Torrens wants to build scaleable, replicable toolkits to build these models. They’re agent-based – each character has its own motivations and acts autonomously, encountering other actors in the space. It allows modeling of meregence, path dependency and human factors like feedback and lock-in. This might be useful for builing AI models for crowd behavior in games, or for applications like designing better cities or buildings.

These models begin with motion capture data, filming people walking, running, or falling over. You can then use these models to introduce physics into the worlds – “You can try running rioters into steel walls, which is otherwise hard to get past the IRB board.” The motion capture models then get wrapped into textured envelopes, making them look realistic.

One major problem – the tools for building simulations are currently richer than the data sets we have. He’s capable of building very realistic looking and acting people, but modeling crowd behavior requires inferential statistics and other forms of intelligent estimation. Once he’s done this, he can map his virtual crowds into “geospatial exoskeletons” – real-world spaces modeled in code. We see one of these scenes in action: a highly realistic street scene, including young and old people, a few drunks, all intersecting in a crowded pedestrial boulevard.
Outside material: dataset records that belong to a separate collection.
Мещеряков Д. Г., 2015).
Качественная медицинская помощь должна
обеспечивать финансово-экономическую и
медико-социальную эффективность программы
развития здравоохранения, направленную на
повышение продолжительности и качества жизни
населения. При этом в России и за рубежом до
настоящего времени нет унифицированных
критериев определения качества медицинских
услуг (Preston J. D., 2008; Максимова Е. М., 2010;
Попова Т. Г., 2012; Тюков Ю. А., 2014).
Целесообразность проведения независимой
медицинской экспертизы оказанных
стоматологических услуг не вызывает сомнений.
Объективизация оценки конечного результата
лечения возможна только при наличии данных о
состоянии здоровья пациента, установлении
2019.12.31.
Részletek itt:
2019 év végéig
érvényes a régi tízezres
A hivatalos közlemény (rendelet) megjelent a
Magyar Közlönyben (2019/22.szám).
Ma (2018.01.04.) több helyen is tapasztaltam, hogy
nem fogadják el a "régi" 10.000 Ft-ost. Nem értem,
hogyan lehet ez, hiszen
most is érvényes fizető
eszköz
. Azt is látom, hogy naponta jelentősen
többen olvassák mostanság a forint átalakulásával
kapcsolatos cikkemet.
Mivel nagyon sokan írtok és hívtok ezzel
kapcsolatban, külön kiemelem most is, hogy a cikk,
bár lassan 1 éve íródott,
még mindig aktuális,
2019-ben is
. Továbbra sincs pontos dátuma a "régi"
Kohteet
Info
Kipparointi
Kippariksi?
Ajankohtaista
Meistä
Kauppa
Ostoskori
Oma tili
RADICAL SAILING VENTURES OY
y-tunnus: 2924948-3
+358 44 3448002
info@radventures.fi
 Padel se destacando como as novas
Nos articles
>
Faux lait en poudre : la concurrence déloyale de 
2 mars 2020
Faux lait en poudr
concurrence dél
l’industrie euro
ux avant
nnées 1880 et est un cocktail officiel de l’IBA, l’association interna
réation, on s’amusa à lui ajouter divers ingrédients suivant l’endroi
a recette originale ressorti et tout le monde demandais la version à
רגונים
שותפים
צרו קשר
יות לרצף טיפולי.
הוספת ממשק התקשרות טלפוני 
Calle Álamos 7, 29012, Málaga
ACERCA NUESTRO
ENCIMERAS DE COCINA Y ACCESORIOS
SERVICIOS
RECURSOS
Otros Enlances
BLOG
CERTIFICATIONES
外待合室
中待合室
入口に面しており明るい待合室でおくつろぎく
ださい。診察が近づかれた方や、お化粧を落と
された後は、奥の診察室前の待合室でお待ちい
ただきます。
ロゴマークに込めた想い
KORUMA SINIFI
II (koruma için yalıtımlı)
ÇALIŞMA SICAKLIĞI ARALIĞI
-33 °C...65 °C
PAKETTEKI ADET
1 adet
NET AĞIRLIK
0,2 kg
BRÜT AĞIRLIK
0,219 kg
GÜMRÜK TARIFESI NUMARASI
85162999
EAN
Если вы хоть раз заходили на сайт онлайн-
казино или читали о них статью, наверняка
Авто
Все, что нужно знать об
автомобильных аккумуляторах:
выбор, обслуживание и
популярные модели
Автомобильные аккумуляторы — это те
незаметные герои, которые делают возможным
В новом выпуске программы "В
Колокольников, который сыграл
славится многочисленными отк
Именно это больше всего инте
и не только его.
This is cool, and looks great, but the hardcore stuff is the “extraordinary scenarios”. We watch a group of avatars attempt to find their way out of a crowded building. They’re very bad at it – they cluster in front of a doorway in a pair of wedges. The system works far better when a column is introduced off-center in front of the door. It’s counterintuitive, but it sends shock waves through the crowds to break up these patterns.

A much more complex situation attempts to figure out how police can control a crowd. A model includes aggrieved civilians, rebels trying to instigate rebellion and law enforcement, trying to keep the crowd from spinning out of control. He’s run base scenarios as well as ones that include tear gas, introducing panic in the rioters but allowing police to move unmolested. The idea is to learn from the models and figure out the signs of mob behavior before it breaks out. (This makes me a bit nervous, but not quite as nervous as his next project.) Another project models the city of Salt Lake City and tracks the path of three individuals based on their cellphone signals. Based on their path behavior, we can extrapolate where we might look at building CCTV surveillance tape to identify a set of kidnappers, for instance. (Or political dissidents. Hmmm.)

His work is extremely cool eye-candy with lots of fun implications behind it – I’m looking forward to learning more at Geosimulation.org.